Thursday, April 3, 2014

The African Queen

The African Queen
seen @ Landmark Loew's Jersey Theater, Jersey City, NJ

I had forgotten how good The African Queen is. I had only seen it once before, way back in my video store days, and all I remembered of it was the opening scene - Katharine Hepburn in that makeshift church, earnestly playing the organ to a bunch of stupefied African natives who have no idea what she's singing about.

It's funny that I'd see a movie where Humphrey Bogart is at his scruffiest so soon after reading this article about what made him such a style icon. It's true that for someone with such... unconventional looks as Bogart (to put it nicely), he rocked the tuxedo like nobody's business. And next to Harrison Ford, no one else looked better in a fedora. 

While his character in Queen is very much a Bogart kind of character - the American abroad (well, Canadian, anyway) - in terms of his image, he's playing against type. Even in To Have and Have Not, another movie where he's in another country, dresses casually and owns a boat, he's still recognizable as Bogey. Not here, though, looks-wise.

The print that the Loew's JC presented was a recent restoration (from 2009, I believe) and it looked beautiful. The Technicolor colors popped in a way I didn't remember seeing from the VHS version I saw years ago. During the opening credits, legendary cinematographer Jack Cardiff got a brief burst of applause from someone in the audience, and no wonder - all those images of the river, and the surrounding jungle, and the animals, and the boat itself as it made its fateful trip. He captured it all well.

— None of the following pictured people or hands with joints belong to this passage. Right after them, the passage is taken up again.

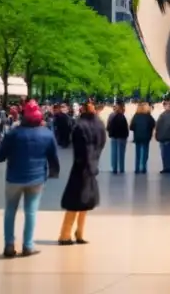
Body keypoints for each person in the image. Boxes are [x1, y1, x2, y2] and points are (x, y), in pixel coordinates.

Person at [0, 101, 60, 258]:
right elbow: (54, 158)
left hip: (14, 177)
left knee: (10, 210)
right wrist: (53, 172)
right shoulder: (46, 134)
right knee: (31, 212)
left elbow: (0, 155)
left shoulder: (13, 133)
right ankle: (28, 245)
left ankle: (9, 244)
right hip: (36, 179)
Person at [58, 101, 106, 245]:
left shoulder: (79, 126)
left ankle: (65, 235)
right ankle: (80, 233)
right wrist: (94, 161)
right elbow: (102, 143)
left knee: (73, 202)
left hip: (80, 168)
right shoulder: (99, 125)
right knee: (85, 203)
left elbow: (78, 148)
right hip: (92, 168)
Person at [130, 102, 155, 174]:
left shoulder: (136, 116)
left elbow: (131, 127)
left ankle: (137, 168)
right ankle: (143, 167)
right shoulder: (148, 116)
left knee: (137, 153)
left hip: (137, 137)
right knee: (145, 153)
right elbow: (153, 124)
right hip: (146, 137)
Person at [106, 102, 129, 174]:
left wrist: (110, 132)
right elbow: (125, 128)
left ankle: (114, 168)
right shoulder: (123, 117)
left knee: (114, 152)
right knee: (121, 153)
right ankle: (121, 168)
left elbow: (108, 126)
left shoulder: (111, 116)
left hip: (114, 136)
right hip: (122, 137)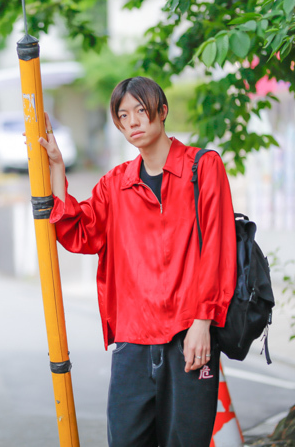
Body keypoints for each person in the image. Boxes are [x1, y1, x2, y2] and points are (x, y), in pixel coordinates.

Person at [37, 76, 237, 447]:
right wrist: (57, 169)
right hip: (132, 340)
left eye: (140, 111)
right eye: (123, 115)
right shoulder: (116, 184)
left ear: (161, 112)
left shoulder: (202, 168)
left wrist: (202, 321)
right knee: (126, 440)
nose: (133, 122)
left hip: (188, 336)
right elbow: (80, 233)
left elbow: (218, 249)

Queen was a bit of a last-minute selection on account of the problems the Friends of the Loew's (FOL) are still having with Jersey City. Despite that, and despite the pouring rain on Saturday night, a fairly big crowd turned out, which is very encouraging. Host and FOL head Colin Egan had nothing new to report regarding their struggle to retain control of the Loew's JC, but it was quite clear that the crowd was on his side. 

He always acknowledges the FOL volunteers in his introductions, but on Saturday night he made special mention of their efforts to preserve the theater during this difficult time, and someone shouted out "That's right!" as part of the applause. In addition, Egan and the rest of the staff were wearing "I support Friends of the Loew's" buttons, which they gave away for free. Naturally, I snagged one. 

I don't live in Jersey City, so I don't know if Saturday's crowd is representative of the city at large, but in this recent poll taken by the Jersey Journal, 65% of the respondents opposed JC picking a new organization to run the Loew's JC, so that's something. I would've preferred a different phrasing of the question, though, to something like "Should the FOL remain in charge of the theater" or something to that effect. 

I think FOL's efforts to preserve the theater and make it a viable venue for movies and other events are blatantly obvious to anyone who looks at the facts, but then again, I'm not the mayor of JC. Here's hoping they can resolve this dispute soon.


  1. Regarding Bogie's unconventional looks (like that), I can't recall the film, but in one of his movies a woman says to him "How can a man so ugly be so handsome?" or something like that.

    I hope I get a chance to see "The African Queen" on the big screen someday. Could happen.

  2. I can't think of a contemporary analog, either, in terms of screen image. Maybe Dustin Hoffman, but his appeal is completely different. Bogey truly was one of a kind.